Stored data START
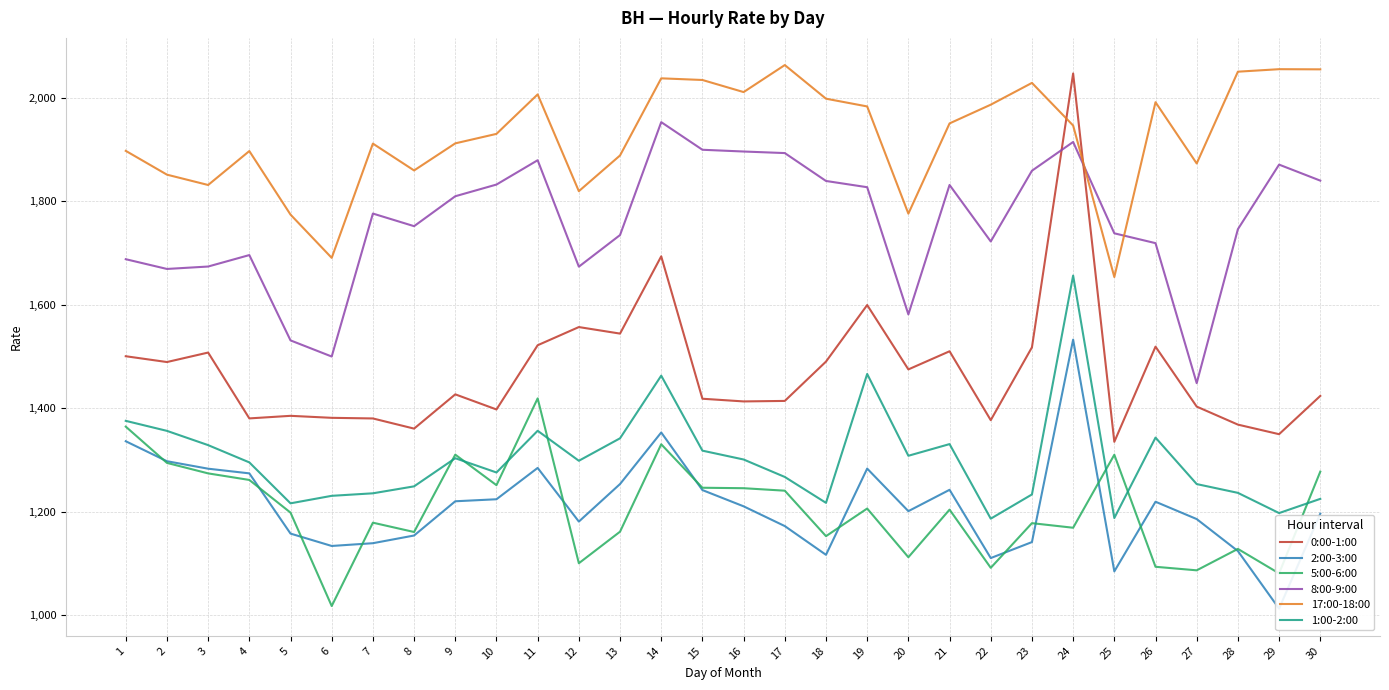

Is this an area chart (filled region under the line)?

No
Stored data END
Stored data START
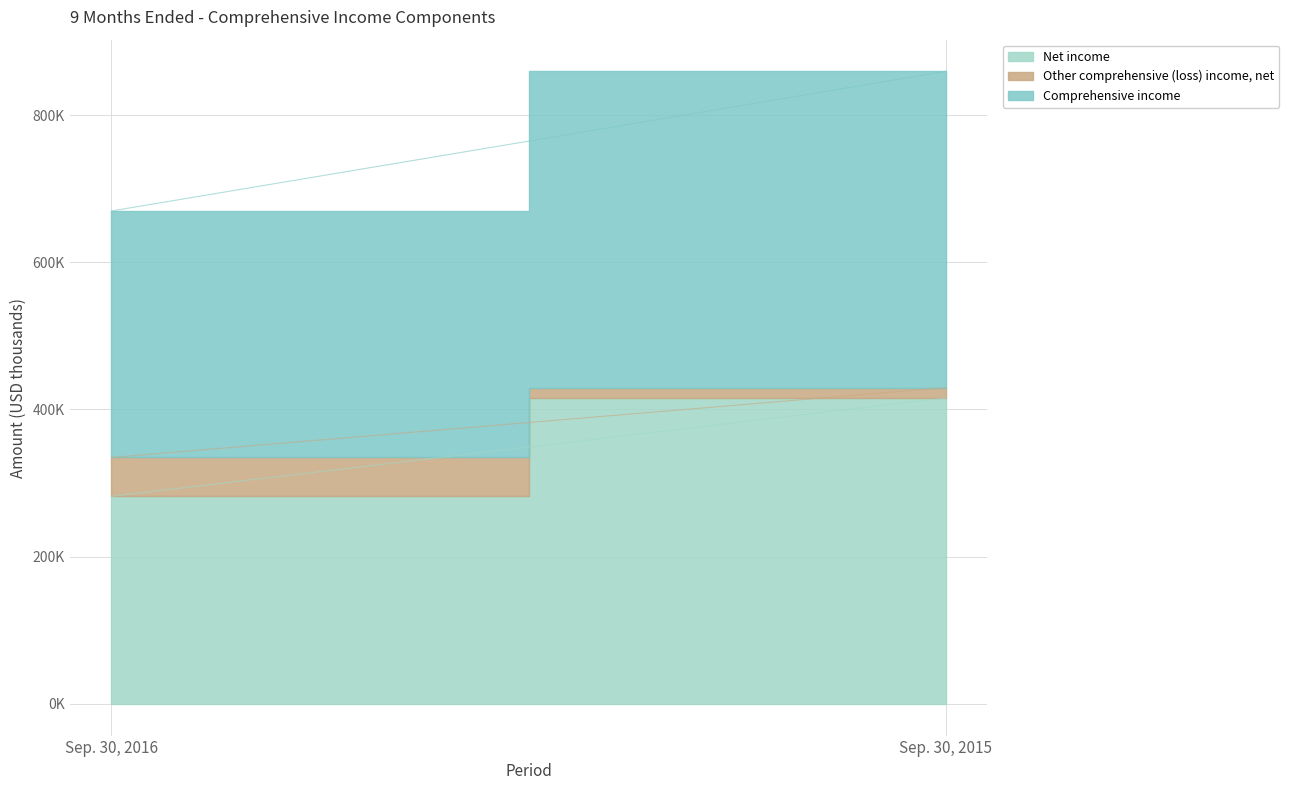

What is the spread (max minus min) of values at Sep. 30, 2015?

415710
Stored data END
Stored data START
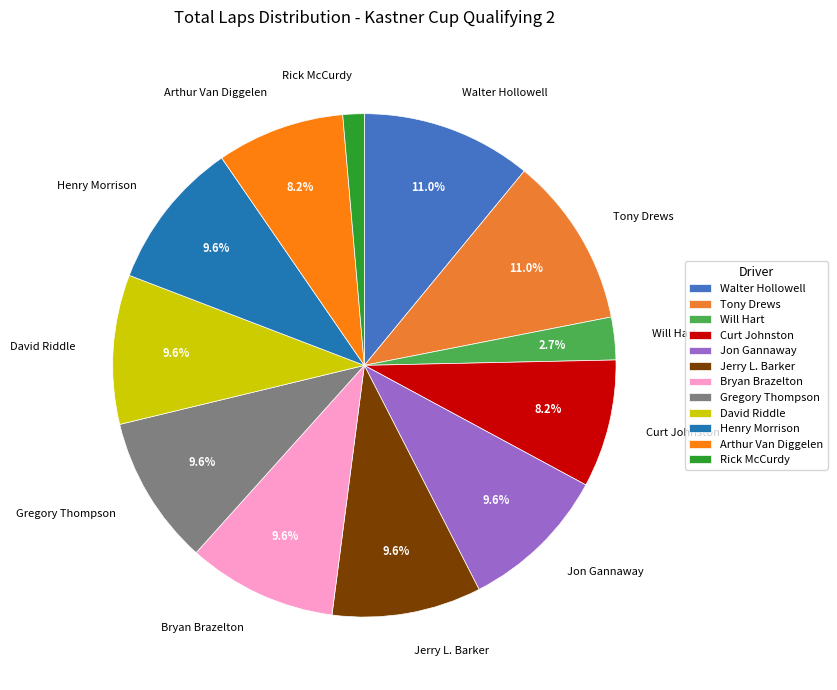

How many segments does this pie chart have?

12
Stored data END
— Problem description —
How many lines in the rows above contain the word "this"? Reply with the number alone.

— Result —
2